Far to the west of her lay a little Maltese-poodle mix, a former puppymill breeding dog from the Heartland. She had also had a rough time of it, lately. Exhausted from pregnancy-after-pregnancy, the dog too had lost scores of little ones, hers to early sale or haphazard care. Lucky or unlucky?—somehow she was sold as a “retired” designer dog. She ended up a stray, struck by a car; survived that, with losses, her back legs paralyzed. In an under-funded, over-crowded shelter, she had time enough for her owner to come claim her, plus two days to get adopted if no one did.

The retired nurse told me that when she was recommended an Emotional Support Animal to help alleviate the depression into which she had sunk, no part of her liked the idea. Yes, she understood the reasoning. A dog would provide companionship, comfort, affection. A dog would need activity that would get her out of the house. Her therapist, a retriever owner, had recommended a big dog that might bring a sense of strength. But she was feeling overwhelmed. It was not the best frame of mind to bring in a pet that would need far more than she could give. Even at the point she contacted me at Possibility Dogs, she was unsure. We spoke by phone a couple of times; she stood me up for phone appointments (unplugged) a couple of times, too. She apologized. See? She said. I’m just not fit for responsibility. But she crawled out of the house to the library and studied page after page of needy dogs in rescue, and she was smart enough to recognize that there was hope buried under all that misgiving.

Hope surfaced in the form of the paralyzed Maltese-poodle mix of sweet temperament and urgent need a thousand miles away. This was not going to be an easy dog. She would need diligent care and assistance with bodily functions. In time, she would need a wheeled cart to assist her mobility. She was not going to quickly be the dog smiling at the door, bounding for the dog park. She was not the kind of dog recommended by the retiree’s therapist at all. But something in her resolute, wistful photograph stirred the retiree. This one, she told me on the phone. This one.

The little dog’s rescue was achieved through a network of willing volunteers and the nurse’s own nephew, recovering himself from wounds in Afghanistan, who offered to drive the last leg of the transport to help her meet her dog. He was the one who handled all the emails for her, and she coasted beside him on the tide of rescue goodwill. She realized that in the process of just wanting and committing to this dog, she reconnected with her family and talked with more strangers than she had in a year. That was purposeful and positive.

That felt scary as hell.

When she and her nephew met up with the transport volunteer, the man opened the door to a dog much more damaged than the nurse had realized. Her experienced gaze swept over the numerous sites of injury. This dog had had broken bones, an eye stitched back in. Who had financed saving her? How had she survived the car strike at all? The nurse reached her hand toward that frailty, and the dog, trembling and drooling from carsickness, kissed her palm. It would be lovely to say that in that moment clouds parted, birds sang, and angels came down with a bottomless bank account for the retiree and power tools to build a wheeled-cart for the Maltipoo. Not so. But that first touch confirmed it. The nurse says she felt absolutely certain that she and this dog could help each other. The little dog’s greeting seemed certain, too.

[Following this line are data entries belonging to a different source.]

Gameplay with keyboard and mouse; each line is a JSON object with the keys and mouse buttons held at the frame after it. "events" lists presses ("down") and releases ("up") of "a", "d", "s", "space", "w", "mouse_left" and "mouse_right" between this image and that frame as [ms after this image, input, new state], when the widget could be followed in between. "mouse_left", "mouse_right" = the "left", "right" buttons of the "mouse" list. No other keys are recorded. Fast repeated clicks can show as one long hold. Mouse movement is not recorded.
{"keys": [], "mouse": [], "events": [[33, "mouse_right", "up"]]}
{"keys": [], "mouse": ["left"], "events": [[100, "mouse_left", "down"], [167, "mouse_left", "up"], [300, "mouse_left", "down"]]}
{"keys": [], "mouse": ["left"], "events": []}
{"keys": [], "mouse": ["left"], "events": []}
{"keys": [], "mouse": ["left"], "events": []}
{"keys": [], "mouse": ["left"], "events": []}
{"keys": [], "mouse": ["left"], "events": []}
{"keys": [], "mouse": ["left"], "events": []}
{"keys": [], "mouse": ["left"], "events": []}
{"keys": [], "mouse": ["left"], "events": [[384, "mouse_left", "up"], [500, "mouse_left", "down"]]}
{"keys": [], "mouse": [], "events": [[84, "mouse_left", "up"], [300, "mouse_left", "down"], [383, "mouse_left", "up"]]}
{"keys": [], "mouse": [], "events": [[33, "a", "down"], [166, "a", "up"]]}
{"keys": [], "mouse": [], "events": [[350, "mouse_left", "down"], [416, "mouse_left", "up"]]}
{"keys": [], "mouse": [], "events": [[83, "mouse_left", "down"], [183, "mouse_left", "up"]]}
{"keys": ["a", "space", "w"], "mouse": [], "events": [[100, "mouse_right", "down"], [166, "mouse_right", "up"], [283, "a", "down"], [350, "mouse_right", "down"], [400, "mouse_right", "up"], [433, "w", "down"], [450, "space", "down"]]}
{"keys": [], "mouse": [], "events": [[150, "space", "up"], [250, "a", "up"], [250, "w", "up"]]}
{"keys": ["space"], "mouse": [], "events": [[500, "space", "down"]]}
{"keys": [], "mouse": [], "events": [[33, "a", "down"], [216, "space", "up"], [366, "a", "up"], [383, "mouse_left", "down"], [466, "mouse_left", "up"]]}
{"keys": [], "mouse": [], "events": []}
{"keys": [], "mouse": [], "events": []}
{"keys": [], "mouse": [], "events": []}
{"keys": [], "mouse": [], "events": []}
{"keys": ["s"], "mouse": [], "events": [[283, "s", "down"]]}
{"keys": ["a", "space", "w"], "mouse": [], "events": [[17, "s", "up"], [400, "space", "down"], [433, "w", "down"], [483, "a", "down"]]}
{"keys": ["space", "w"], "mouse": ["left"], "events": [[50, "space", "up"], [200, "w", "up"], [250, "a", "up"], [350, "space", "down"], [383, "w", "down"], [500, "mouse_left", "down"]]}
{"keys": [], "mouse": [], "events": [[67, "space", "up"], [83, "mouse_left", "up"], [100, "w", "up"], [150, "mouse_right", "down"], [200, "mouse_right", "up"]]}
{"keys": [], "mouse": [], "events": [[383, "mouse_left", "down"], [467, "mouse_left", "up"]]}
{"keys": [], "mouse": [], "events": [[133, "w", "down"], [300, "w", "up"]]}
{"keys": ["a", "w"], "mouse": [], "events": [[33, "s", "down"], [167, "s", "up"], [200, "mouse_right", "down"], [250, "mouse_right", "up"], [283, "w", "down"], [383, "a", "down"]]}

It’s slow going, the retired nurse tells me some months later. Dog Zoe has nerve damage on one of her front legs, too, and her progress on the new custom-built cart is hesitant. The nurse says it’s tough to want so much good for a loved creature. We all want the happy ending now. She has laid a course from her kitchen to the living room in masking tape. She marks Zoe’s progress by cart in points along that line. Two feet yesterday. Two feet, six inches, today. That kind of thing.

“And what about you?” I ask the nurse. “How are you doing?”

The question surprises her; she’s been that focused on her dog. She’s improved, she thinks, sleeping better beside Zoe, who’s brave, who’s cheerful, who snores. Sometimes there are still terrible days, but this dog is so worth the struggle. We’re fighters. We are strong for each other, she says. Beside Zoe, she’s making progress by inches, too.